Landing Your IT Job
Apr 4, 2024

Don’t let yourself be scammed, identify these red flags when job searching

NGT Academy
NGT Academy

Eager and motivated job searchers should be aware of scam jobs trying to take advantage of your situation. While some scams may be easy to spot (Like a call about your great uncle, who's the prince of a country, wanting to bestow upon you the family fortune), some may be more complicated. Here are some major red flags to look for if your gut tells you a potential job may not be as it seems.

The Outreach

First, did they contact you without even applying to a job? While this is not uncommon in the C-Suite Level Executive Recruiting world, it could be a bad sign for an entry-mid level position. This can happen when a Scammer uses your contact information from your uploaded resume on websites like Indeed (you do know those are set to public unless you specify otherwise, right?)

The Description

Next, was the job description or pay just a little too good to be true? Consider this: without formally applying to a position, a “hiring manager” has cold called you to offer you pay that you did not think you could attain so early in your career... does that sound right to you?  Take a look at the company’s website. Does it look well put together? Do they have logos or referrals of other companies/clients they have worked with? At this point, you should be doing some fact-finding on places like Glassdoor and to confirm one - if the company is real and two - if the pay is right.

The Lack of Presence

If a company is not on Glassdoor because they’re a small company you should be able to find a legitimate social media presence. How many “likes” do they have on Facebook? If they are on LinkedIn how many people are following the company? How long does it say they’ve been in business? How many employees work for the company?

The Details

But, what if the company IS real but the company HAS ALSO been scammed. This happens as well. A scammer can use the logos and links from a company website and create their own application for you to review. How can you spot this? Are the logos on the documents you’ve received very low quality, stretched weird, or dropped into a .doc? This may be a sign they have copied content from an authentic company to make a fake application. Also, is the application asking you some personal, deeply personal contact details?
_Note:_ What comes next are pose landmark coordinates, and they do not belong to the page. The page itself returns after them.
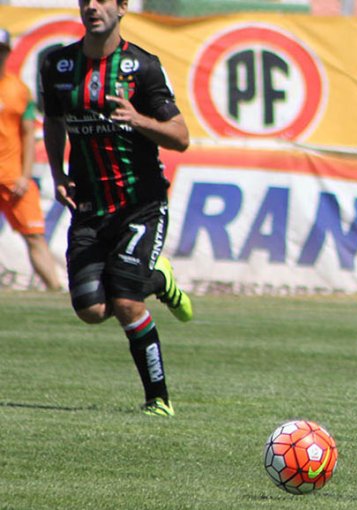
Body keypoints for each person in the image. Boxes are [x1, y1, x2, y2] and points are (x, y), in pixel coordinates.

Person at [40, 0, 192, 417]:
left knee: (126, 301)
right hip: (89, 206)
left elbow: (180, 137)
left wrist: (138, 119)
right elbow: (53, 122)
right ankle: (157, 279)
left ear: (123, 7)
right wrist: (57, 173)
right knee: (92, 309)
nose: (92, 6)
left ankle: (158, 400)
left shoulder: (142, 68)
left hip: (140, 204)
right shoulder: (57, 65)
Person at [0, 28, 62, 291]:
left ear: (7, 53)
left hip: (14, 179)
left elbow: (28, 136)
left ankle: (56, 291)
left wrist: (25, 176)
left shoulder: (18, 90)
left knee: (35, 236)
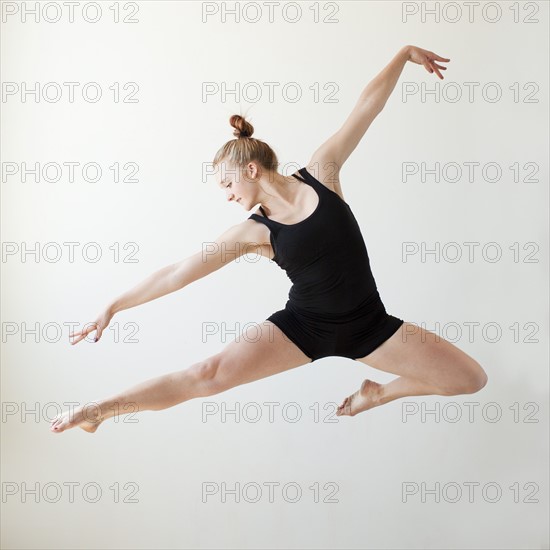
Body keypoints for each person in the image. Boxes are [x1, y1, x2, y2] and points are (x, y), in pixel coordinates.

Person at [51, 44, 487, 434]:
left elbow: (366, 108)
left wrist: (403, 54)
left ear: (252, 170)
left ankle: (377, 394)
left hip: (370, 325)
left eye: (227, 184)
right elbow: (178, 274)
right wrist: (113, 306)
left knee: (469, 379)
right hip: (303, 327)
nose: (226, 195)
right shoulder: (254, 231)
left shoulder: (323, 174)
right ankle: (100, 411)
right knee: (207, 375)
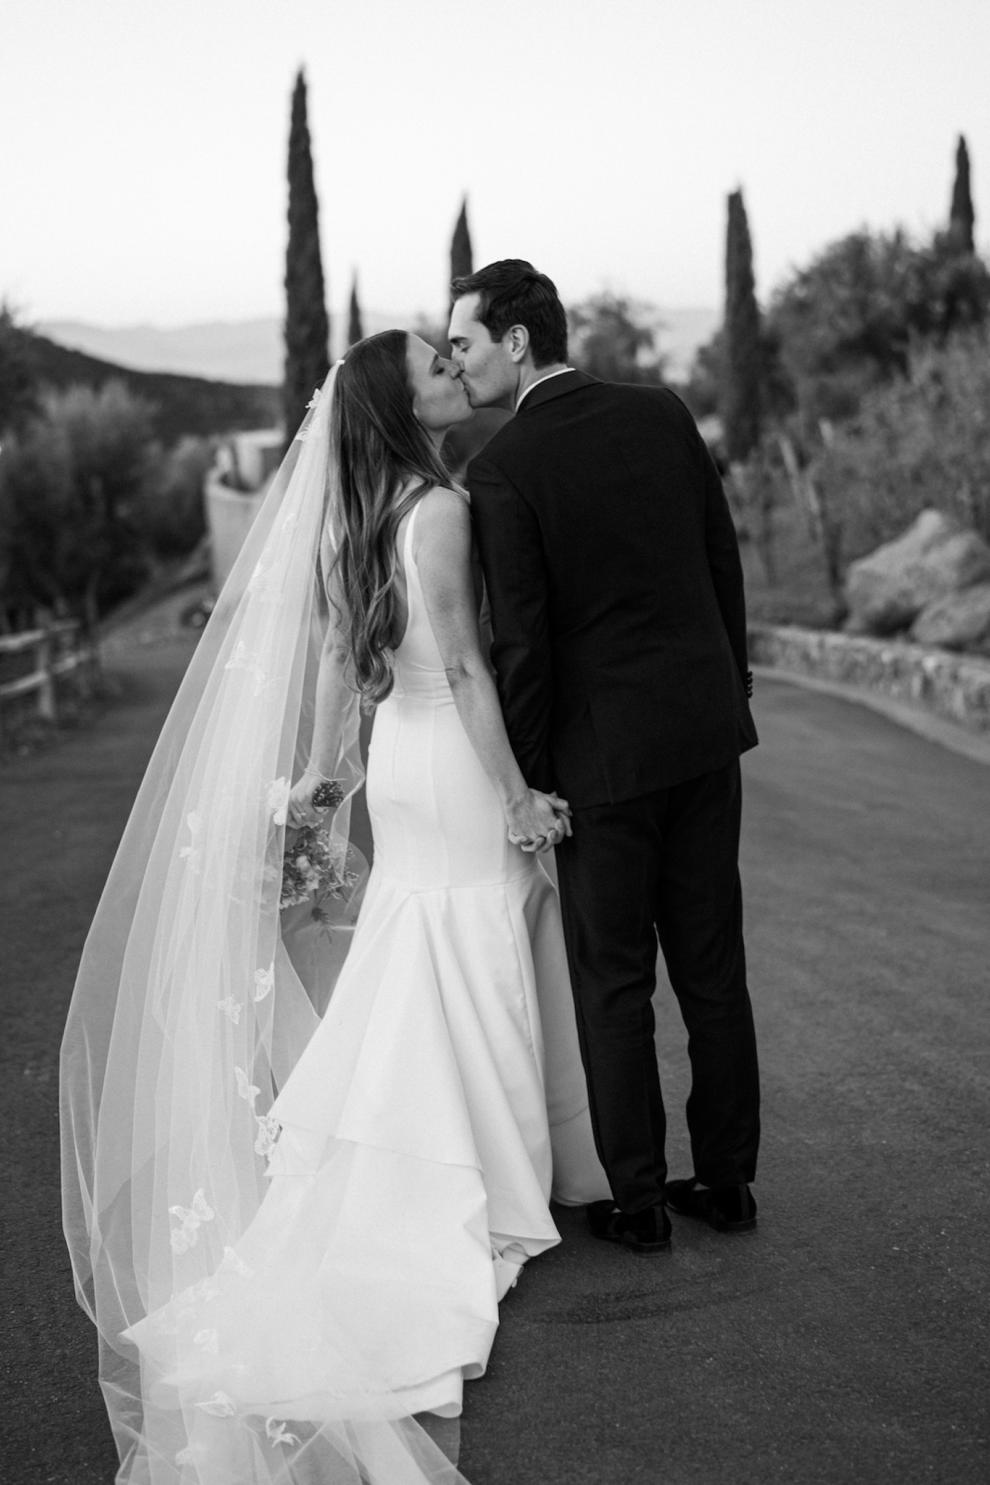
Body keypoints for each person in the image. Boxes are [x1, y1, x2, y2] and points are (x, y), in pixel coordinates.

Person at [59, 329, 608, 1485]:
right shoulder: (440, 510)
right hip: (457, 764)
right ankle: (482, 1177)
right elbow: (460, 667)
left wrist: (322, 781)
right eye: (435, 371)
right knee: (472, 951)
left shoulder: (354, 517)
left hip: (402, 766)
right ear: (401, 405)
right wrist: (519, 797)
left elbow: (347, 670)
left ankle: (440, 1151)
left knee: (421, 956)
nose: (455, 377)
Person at [448, 261, 761, 1255]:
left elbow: (523, 648)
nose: (457, 360)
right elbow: (722, 556)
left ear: (516, 342)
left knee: (615, 983)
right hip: (706, 737)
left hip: (604, 767)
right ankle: (728, 1182)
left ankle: (638, 1203)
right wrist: (733, 685)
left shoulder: (505, 469)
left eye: (464, 341)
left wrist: (531, 779)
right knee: (713, 971)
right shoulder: (662, 412)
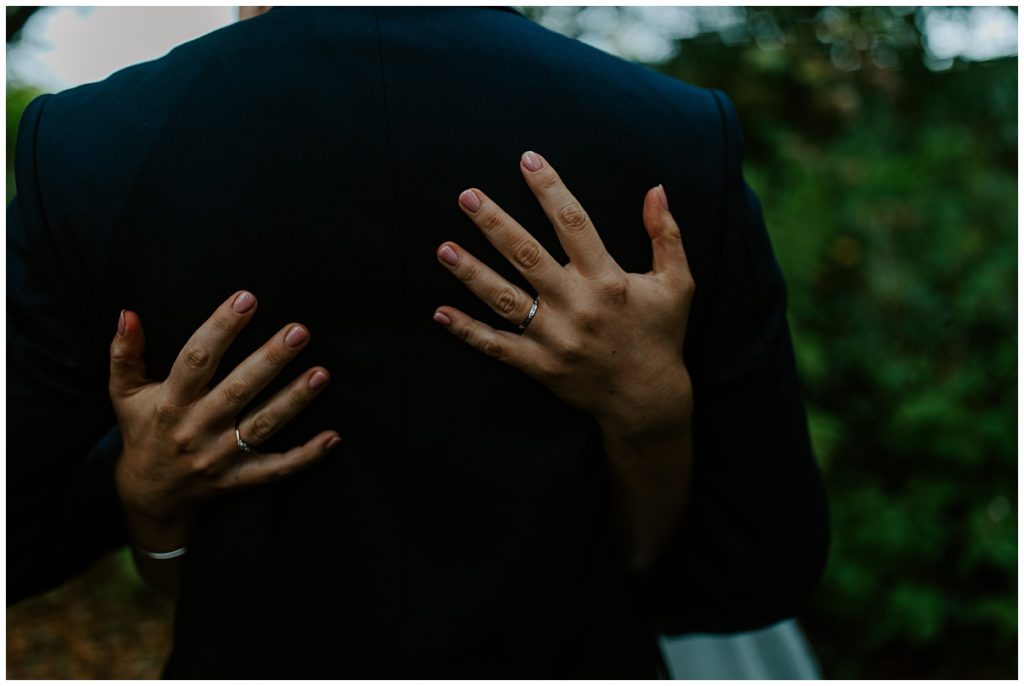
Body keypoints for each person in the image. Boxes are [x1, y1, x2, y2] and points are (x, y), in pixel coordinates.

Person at [8, 7, 828, 678]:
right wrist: (655, 417)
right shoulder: (675, 137)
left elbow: (19, 548)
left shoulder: (89, 149)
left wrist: (135, 495)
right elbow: (756, 576)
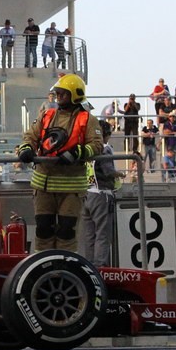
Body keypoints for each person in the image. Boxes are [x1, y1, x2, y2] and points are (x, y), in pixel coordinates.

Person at [15, 74, 103, 253]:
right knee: (43, 230)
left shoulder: (87, 119)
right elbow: (31, 136)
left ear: (75, 95)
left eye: (63, 93)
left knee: (66, 232)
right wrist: (25, 149)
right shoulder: (47, 115)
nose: (59, 97)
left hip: (71, 187)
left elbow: (96, 145)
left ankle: (65, 268)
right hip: (43, 185)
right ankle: (43, 267)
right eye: (58, 93)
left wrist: (77, 153)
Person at [79, 120, 120, 267]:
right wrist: (119, 174)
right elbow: (108, 171)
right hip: (102, 194)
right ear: (106, 135)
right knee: (103, 234)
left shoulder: (87, 149)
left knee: (89, 236)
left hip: (86, 194)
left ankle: (89, 268)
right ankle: (101, 268)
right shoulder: (105, 148)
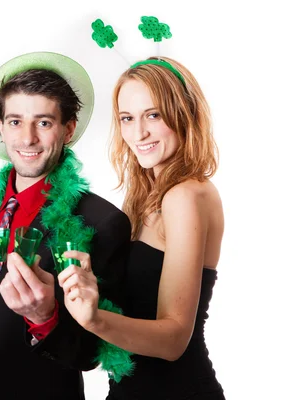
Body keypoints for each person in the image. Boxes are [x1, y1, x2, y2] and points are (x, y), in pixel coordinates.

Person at [0, 52, 133, 400]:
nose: (27, 139)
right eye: (14, 122)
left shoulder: (103, 222)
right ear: (0, 127)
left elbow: (91, 353)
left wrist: (45, 316)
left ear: (68, 129)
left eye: (43, 122)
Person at [58, 57, 225, 399]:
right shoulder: (144, 196)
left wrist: (94, 319)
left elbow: (175, 340)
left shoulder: (185, 196)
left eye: (154, 115)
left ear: (183, 113)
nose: (139, 133)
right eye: (127, 119)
For example, do they need your social security number or bank account information to proceed? These are major red flags that you should report immediately.

The Email

Let’s look at the communication between the hiring manager and you. Is it exclusively over email, text, or chat? Do they want you to download software to communicate with them? Do they have an email address that is at a Gmail or Yahoo and not a company domain email? If you are unable to have an introductory phone call or video interview, this is not normal for a job hiring process.Do some research on the name of the hiring manager. Do they have a LinkedIn profile? And not just an account but a legitimate one with photos and connections that are real? Can you google their name and see their position/company anywhere else on the internet? If not, this person is likely not who they say they are.We also highly recommend doing informational interviews when you can. Are there people besides the hiring manager that you can reach out to via LinkedIn or another platform and ask them a few questions about their job?

The Hiring Process

Finally, let’s talk about the actual hiring process. If there is ever mention of sharing a check with you to cash or a wire transfer of money before you even start, this is most definitely a money laundering scheme. You need to report these to the Federal Trade Commission here. Being eager for that first opportunity in a new industry could make you vulnerable. Do your research and trust your gut when applying for a job and being contacted for positions.